Extracted data entries:
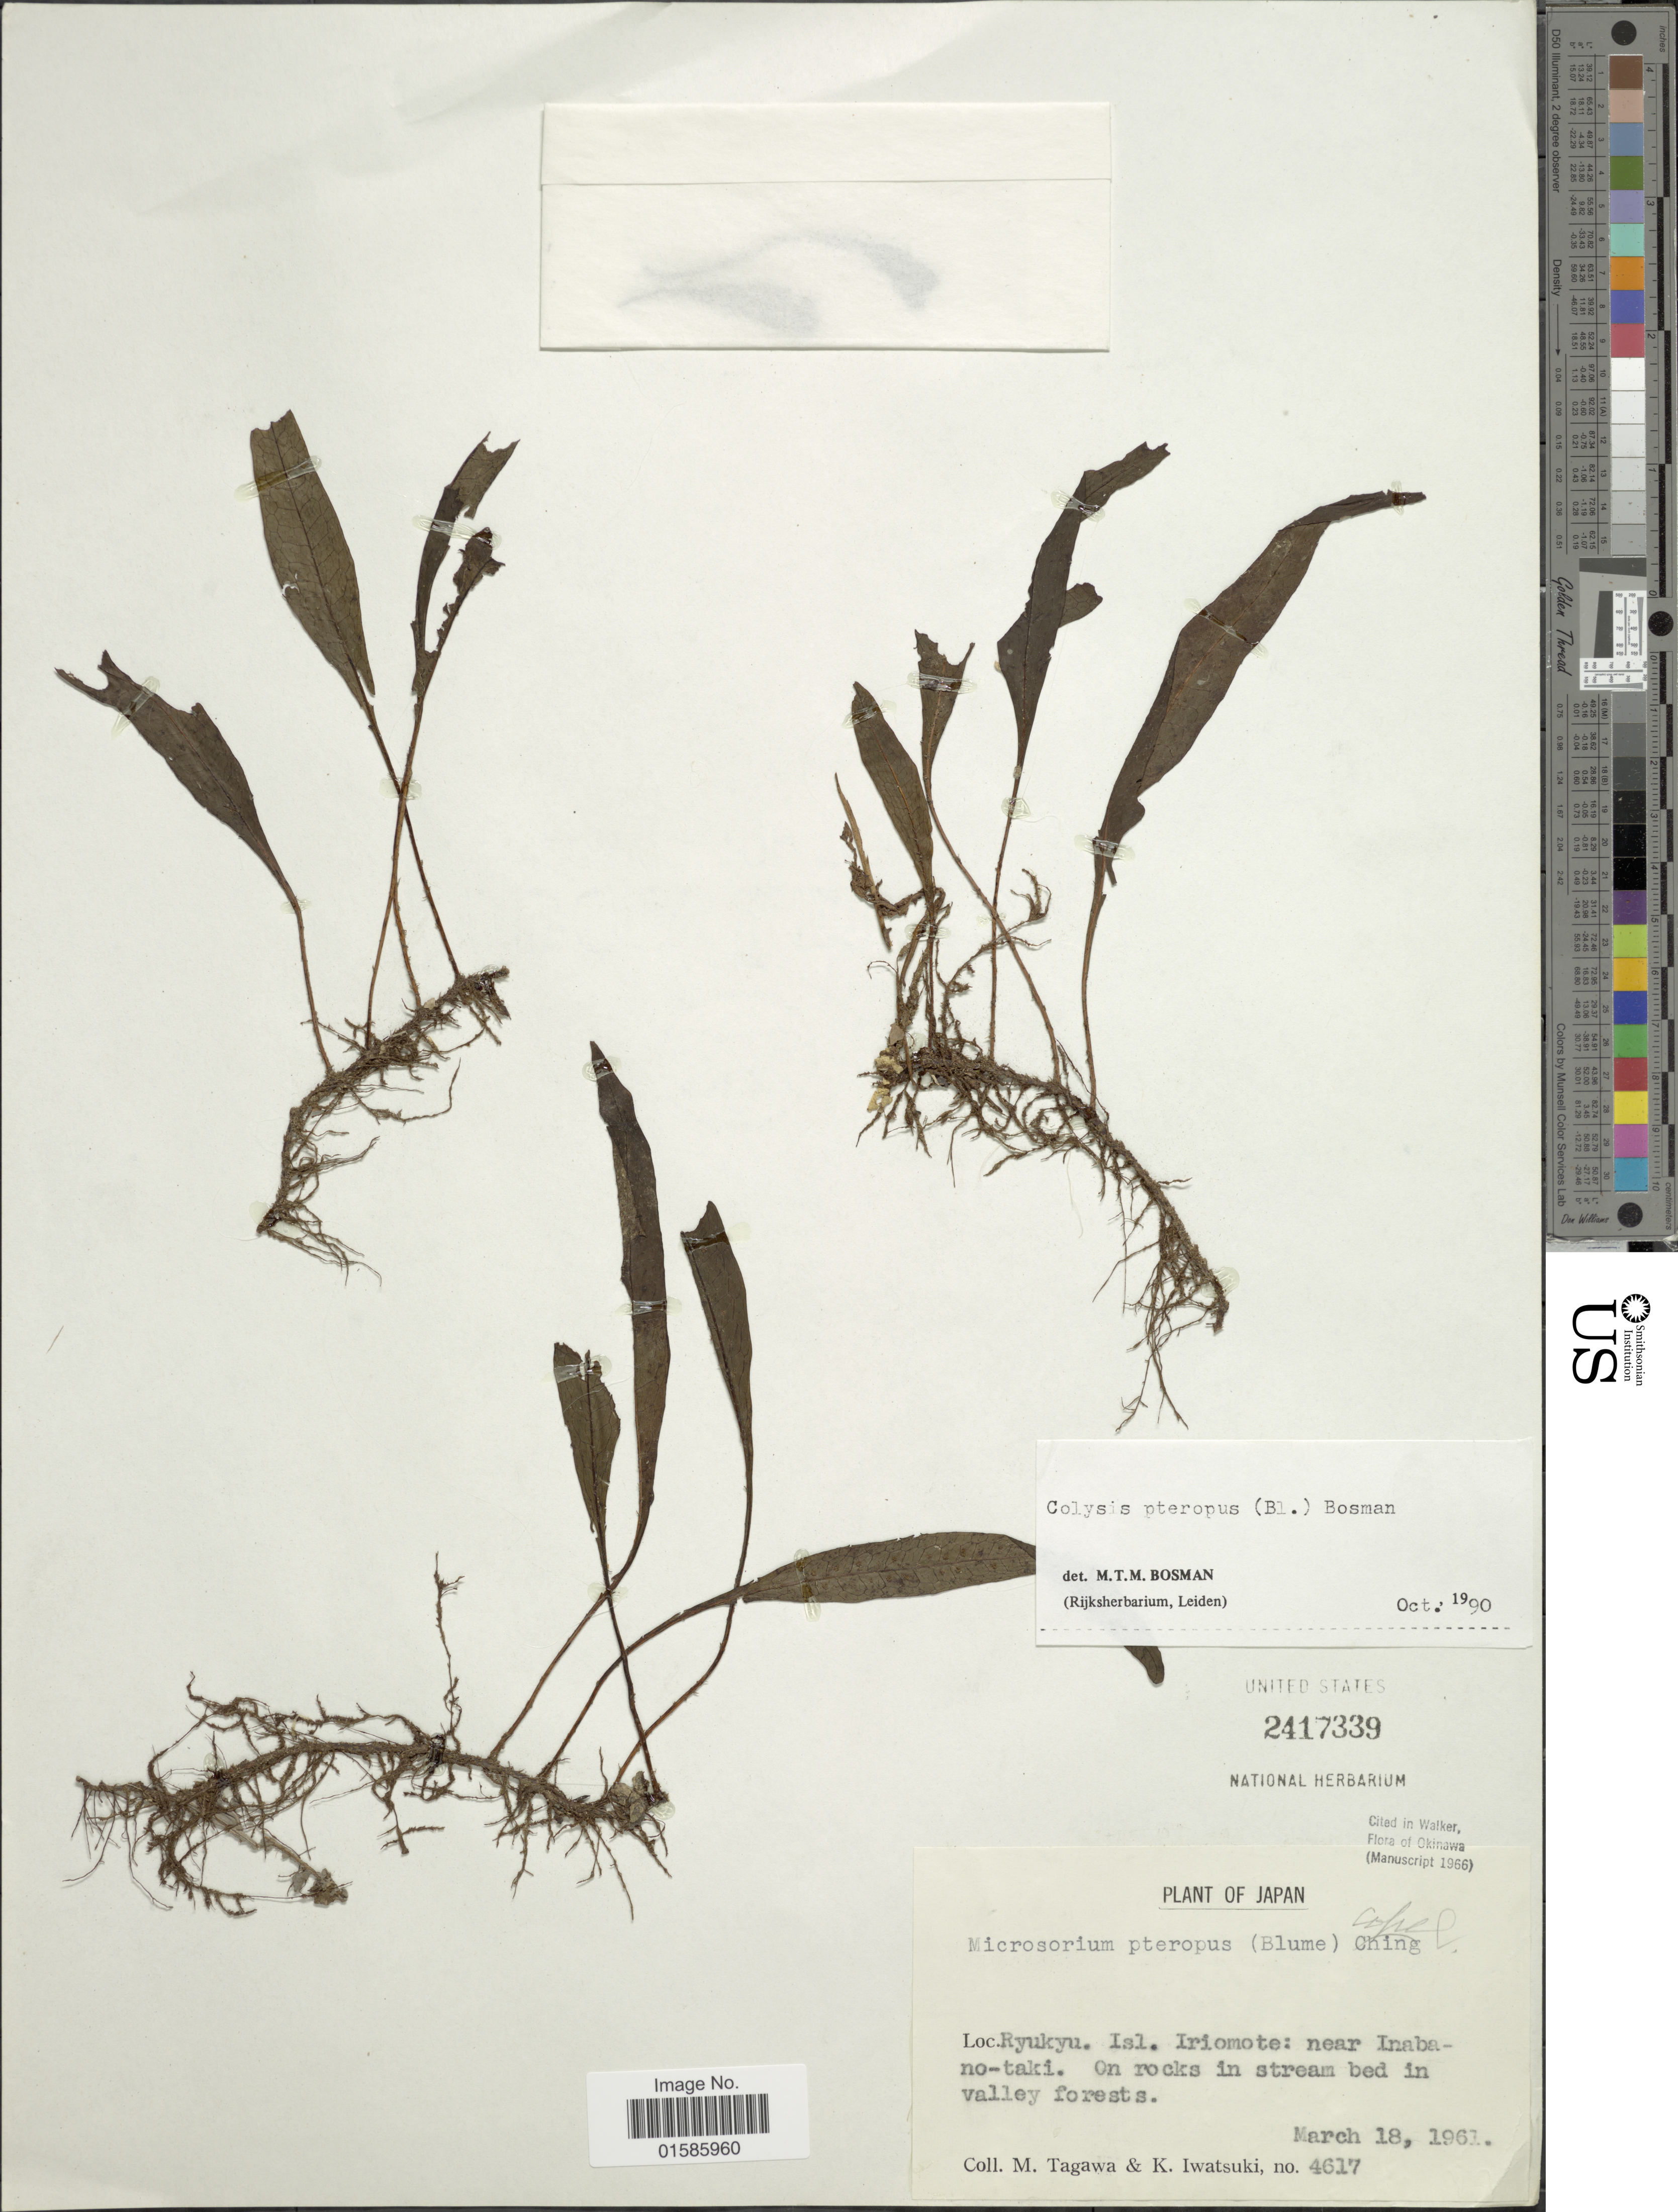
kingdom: Plantae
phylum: Tracheophyta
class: Polypodiopsida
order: Polypodiales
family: Polypodiaceae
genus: Microsorum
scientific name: Microsorum pteropus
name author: (Blume) Copel.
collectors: M. Tagawa & K. Iwatsuki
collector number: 4617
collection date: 1961-03-18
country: Japan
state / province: Okinawa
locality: Ryukyu Isl Iriomote: near Inabano-taki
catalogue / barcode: US 2417339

== What you should do ==
Reproduce all of the rows with "catalogue" swapped for "catalog" and every other part unchanged, leaving out the pictures.

== Result below ==
kingdom: Plantae
phylum: Tracheophyta
class: Polypodiopsida
order: Polypodiales
family: Polypodiaceae
genus: Microsorum
scientific name: Microsorum pteropus
name author: (Blume) Copel.
collectors: M. Tagawa & K. Iwatsuki
collector number: 4617
collection date: 1961-03-18
country: Japan
state / province: Okinawa
locality: Ryukyu Isl Iriomote: near Inabano-taki
catalog / barcode: US 2417339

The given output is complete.